Now if I run CheerpJ, it means that I essentially download a JVM when I load the page (every time), and run code in that JVM. But at this point, why not downloading a Desktop app?

It feels like we are going around, shipping simple web pages together with full browsers and calling that "desktop apps" (e.g. ElectronJS), then shipping complete JVMs as web pages and calling that a "web page"... why don't we just ship simple webpages through browsers and complex desktop apps through package managers?

apignotti•1y ago
With CheerpJ you are downloading the subset of the JVM that you need, and actually only once thanks to the standard browser cache.

There are many reasons why shipping via the browser is a better choice compared to shipping desktop apps.

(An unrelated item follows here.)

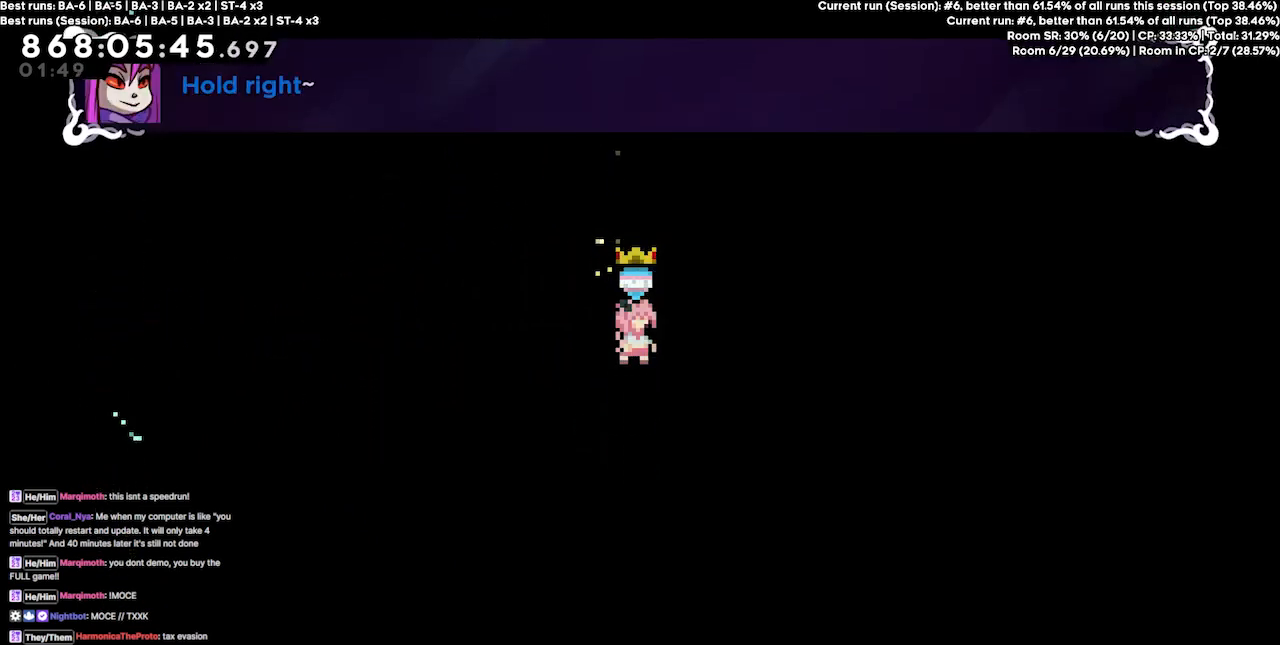
{"keys": ["grab", "right"], "events": [[367, "right", "down"], [433, "grab", "down"]]}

The main 3 in my opinion are:

1. Distribution: Give your user a link and the app will start 2. Isolation: The user can have confidence the app won't read his personal files. 3. Cross-platform: Every OS and every device, for real this time

yuri91•1y ago
For reference, when loading https://browsercraft.cheerpj.com for the first time (up to loading a world), my browser downloaded ~32MB.

The second time almost nothing.

jeffreportmill1•1y ago
And here's an entire Java IDE with CheerpJ that downloads less than 15mb:

https://reportmill.com/SnapCode

palata•1y ago
> With CheerpJ you are downloading the subset of the JVM that you need

That's interesting! May I ask how it works? Does that also happen with e.g. IntelliJ?

> Every OS and every device, for real this time

Doesn't the JVM run everywhere in 2025?

apignotti•1y ago
> That's interesting! May I ask how it works? Does that also happen with e.g. IntelliJ?

Byte ranges request do most of the heavy lifting, data is loading exclusively on-demand.

> Doesn't the JVM run everywhere in 2025?

What about iOS? Android has Java, but can't run desktop Java apps. Chromebooks also have limits.

palata•1y ago
> Byte ranges request do most of the heavy lifting, data is loading exclusively on-demand.

I don't understand what that means. The JVM is supposed to interpret and sometimes compile bytecode, right? How can it be done with only a fraction of the JVM?

Or are you saying that it is constantly communicating with a server that does the work?

apignotti•1y ago
The VM itself is very small, it's the OpenJDK runtime that is quite sizeable. Byte ranges are used to only download the parts of the runtime (in terms of bytecode) that are required.

There is no server-side computation. CheerpJ runs code exclusively client-side.

palata•1y ago
But you said before that you only download a subset of the JVM, right? Or did you mean a subset of the JDK, including the JVM and... I guess other stuff?
apignotti•1y ago
I meant the JVM in an extended sense: the combination of the bytecode parsing, JIT compiler and OpenJDK runtime. You are right, I should have been more precise and refer to only the runtime part, which is by far the most significant.
palata•1y ago
I was not trying to prove you wrong, I'm just genuinely interested :-). I don't see a lot of articles about the JVM these days.